Finding the Rhythm
- Tara Marshall

- 4 days ago
- 2 min read

For those of you who have explored our pages or taken part in our training, you may already have met Maggie and Malcolm.
A lot happens to Maggie and Malcolm in our stories, but they are not fictional in the way people might think. They are rooted in real lives, real people, and real communities. People you would recognise in your own neighbourhood.
Malcolm, for example, plays the ukulele.
And while “Malcolm” isn’t his real name, he is very real to me, because he’s based on my dad.
My dad plays the ukulele alongside my mum as part of a local ukulele band. They are members of the U3A, the University of the Third Age, a UK-wide movement that brings people together in later life to continue learning, sharing skills, and building community. It’s not a university in the traditional sense, but a vibrant network of people who believe that learning and connection don’t stop with age.
The Quorn ukulele band started small, just a handful of people coming together to play. But over time, it has grown, organically, steadily, into something much bigger. It now stretches across Leicester and Leicestershire, connecting people through music, friendship, and shared experience.
Recently, they performed at Glenfield Hospital, part of the University Hospitals of Leicester. A group of older adults playing to an audience that was, in many cases, younger than them, was a quiet but powerful reminder that contribution, joy, and purpose don’t have an age limit.

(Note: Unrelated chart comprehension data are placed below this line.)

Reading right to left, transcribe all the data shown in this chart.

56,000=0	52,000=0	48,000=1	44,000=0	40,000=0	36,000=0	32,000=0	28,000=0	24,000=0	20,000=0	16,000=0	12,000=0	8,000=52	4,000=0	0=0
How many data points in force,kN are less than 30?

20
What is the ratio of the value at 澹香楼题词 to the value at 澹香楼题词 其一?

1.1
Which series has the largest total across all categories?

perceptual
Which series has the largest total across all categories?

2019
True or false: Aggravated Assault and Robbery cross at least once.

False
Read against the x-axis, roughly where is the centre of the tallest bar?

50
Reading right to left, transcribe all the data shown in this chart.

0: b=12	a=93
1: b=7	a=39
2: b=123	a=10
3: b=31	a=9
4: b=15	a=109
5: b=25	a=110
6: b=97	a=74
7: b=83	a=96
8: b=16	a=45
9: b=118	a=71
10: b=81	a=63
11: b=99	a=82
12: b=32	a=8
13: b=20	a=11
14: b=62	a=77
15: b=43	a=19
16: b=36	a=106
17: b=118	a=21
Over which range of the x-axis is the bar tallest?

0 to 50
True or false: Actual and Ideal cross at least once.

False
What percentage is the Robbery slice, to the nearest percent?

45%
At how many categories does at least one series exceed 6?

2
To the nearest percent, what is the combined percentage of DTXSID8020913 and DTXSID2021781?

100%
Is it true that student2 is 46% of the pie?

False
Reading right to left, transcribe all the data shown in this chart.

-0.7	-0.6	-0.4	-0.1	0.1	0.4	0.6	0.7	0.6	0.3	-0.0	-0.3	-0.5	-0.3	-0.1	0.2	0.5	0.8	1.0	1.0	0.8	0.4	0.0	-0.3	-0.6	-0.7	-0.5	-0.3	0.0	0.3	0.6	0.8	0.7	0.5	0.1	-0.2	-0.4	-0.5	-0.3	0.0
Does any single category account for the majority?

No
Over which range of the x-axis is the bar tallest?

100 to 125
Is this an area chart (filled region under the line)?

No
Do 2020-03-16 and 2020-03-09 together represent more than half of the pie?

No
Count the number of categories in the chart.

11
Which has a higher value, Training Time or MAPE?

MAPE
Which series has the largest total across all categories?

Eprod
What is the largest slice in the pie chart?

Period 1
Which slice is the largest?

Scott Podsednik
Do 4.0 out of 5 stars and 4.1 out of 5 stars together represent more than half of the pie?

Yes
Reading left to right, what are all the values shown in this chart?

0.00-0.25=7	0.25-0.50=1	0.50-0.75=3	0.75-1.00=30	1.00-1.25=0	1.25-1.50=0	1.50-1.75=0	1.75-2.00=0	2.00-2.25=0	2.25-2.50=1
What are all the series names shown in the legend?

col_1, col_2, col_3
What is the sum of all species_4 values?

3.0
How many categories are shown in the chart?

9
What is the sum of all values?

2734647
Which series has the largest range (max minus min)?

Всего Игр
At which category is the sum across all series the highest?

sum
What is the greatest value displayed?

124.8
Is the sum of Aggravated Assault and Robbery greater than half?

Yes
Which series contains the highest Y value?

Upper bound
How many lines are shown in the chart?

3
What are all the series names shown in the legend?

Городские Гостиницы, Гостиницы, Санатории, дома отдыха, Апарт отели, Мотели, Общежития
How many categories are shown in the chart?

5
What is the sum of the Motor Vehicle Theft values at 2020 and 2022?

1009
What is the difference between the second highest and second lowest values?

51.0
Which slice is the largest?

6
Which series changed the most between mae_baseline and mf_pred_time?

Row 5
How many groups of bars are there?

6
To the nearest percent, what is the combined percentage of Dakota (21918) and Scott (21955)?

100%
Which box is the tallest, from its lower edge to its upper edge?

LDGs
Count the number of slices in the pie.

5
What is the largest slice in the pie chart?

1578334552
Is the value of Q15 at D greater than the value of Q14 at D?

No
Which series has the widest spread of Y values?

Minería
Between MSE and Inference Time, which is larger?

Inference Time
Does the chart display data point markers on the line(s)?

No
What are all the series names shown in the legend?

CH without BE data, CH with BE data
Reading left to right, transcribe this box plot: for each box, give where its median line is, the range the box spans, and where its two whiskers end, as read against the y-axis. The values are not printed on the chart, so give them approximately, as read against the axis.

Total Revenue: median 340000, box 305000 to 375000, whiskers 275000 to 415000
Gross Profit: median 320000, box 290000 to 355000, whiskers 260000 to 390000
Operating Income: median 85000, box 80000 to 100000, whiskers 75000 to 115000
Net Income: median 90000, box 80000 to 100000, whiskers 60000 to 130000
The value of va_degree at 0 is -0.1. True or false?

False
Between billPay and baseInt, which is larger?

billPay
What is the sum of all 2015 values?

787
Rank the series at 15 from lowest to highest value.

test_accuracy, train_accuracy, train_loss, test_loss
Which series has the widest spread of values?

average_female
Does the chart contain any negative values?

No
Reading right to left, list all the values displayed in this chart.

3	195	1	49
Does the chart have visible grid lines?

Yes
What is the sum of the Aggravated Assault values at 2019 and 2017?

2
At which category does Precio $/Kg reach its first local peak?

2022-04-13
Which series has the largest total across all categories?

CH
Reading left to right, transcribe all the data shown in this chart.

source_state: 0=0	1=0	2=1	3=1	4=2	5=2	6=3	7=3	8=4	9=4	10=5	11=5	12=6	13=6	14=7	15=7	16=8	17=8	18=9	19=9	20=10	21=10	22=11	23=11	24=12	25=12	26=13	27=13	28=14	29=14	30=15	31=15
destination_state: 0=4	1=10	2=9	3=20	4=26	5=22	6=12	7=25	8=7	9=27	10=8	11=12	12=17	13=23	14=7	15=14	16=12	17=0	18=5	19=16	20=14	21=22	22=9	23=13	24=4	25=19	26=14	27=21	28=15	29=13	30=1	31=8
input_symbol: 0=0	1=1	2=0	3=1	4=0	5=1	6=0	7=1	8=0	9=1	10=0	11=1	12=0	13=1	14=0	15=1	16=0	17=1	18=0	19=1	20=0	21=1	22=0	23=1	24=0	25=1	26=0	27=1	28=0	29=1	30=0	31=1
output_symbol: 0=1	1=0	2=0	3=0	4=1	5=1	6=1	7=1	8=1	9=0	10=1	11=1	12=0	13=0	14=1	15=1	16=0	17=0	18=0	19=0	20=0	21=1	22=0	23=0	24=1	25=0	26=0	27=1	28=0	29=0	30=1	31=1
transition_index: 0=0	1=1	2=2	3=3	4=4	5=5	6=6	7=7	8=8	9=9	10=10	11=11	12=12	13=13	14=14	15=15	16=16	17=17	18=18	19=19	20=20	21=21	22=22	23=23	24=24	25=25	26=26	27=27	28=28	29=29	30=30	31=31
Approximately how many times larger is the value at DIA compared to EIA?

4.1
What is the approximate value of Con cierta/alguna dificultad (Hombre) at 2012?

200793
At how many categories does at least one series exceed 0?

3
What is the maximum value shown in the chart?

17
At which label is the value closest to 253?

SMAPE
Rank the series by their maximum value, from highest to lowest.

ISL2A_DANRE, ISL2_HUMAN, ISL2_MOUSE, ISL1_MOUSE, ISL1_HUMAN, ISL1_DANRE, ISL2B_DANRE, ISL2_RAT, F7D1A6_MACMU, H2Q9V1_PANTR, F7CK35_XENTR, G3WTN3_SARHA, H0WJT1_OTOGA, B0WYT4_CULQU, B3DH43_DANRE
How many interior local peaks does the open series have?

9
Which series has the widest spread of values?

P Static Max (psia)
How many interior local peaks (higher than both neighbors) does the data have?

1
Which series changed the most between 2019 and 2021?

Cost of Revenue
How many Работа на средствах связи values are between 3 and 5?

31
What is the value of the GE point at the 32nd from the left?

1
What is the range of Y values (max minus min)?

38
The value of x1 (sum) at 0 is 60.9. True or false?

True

What makes this group work so well?
It’s the rhythm.
Music has a unique ability to trigger memory. The repetition, the pattern, the familiarity, these are the things that stay with us. People don’t have to think about what comes next; they feel it. They fall into it. It becomes natural.
And that’s where the analogy to care becomes so important.
In health and social care, we often talk about taking regular observations, using digital equipment, and building consistent practices. But too often, these are introduced as tasks—things to remember, things to do, things to get right.
What we’re really trying to do is something quite different.
We’re trying to create rhythm.
Because when something has rhythm:
It becomes habitual
It becomes shared
It becomes easier to sustain
Just like the ukulele group, where practice becomes routine, routine becomes confidence, and confidence becomes growth.
The success of that band didn’t come from forcing people to join or making participation complicated. It grew because it felt good to be part of. Because it was simple. Because it was consistent. Because people found their place within it.
That’s exactly what good implementation in care should feel like.
Not imposed. Not overwhelming. But something people can step into, something that fits into the natural flow of their day.
So when we talk about digital tools, observations, and new ways of working, we’re not asking people to learn something entirely new.
We’re helping them find the rhythm.
And sometimes, the best way to understand that… is to look outside healthcare altogether.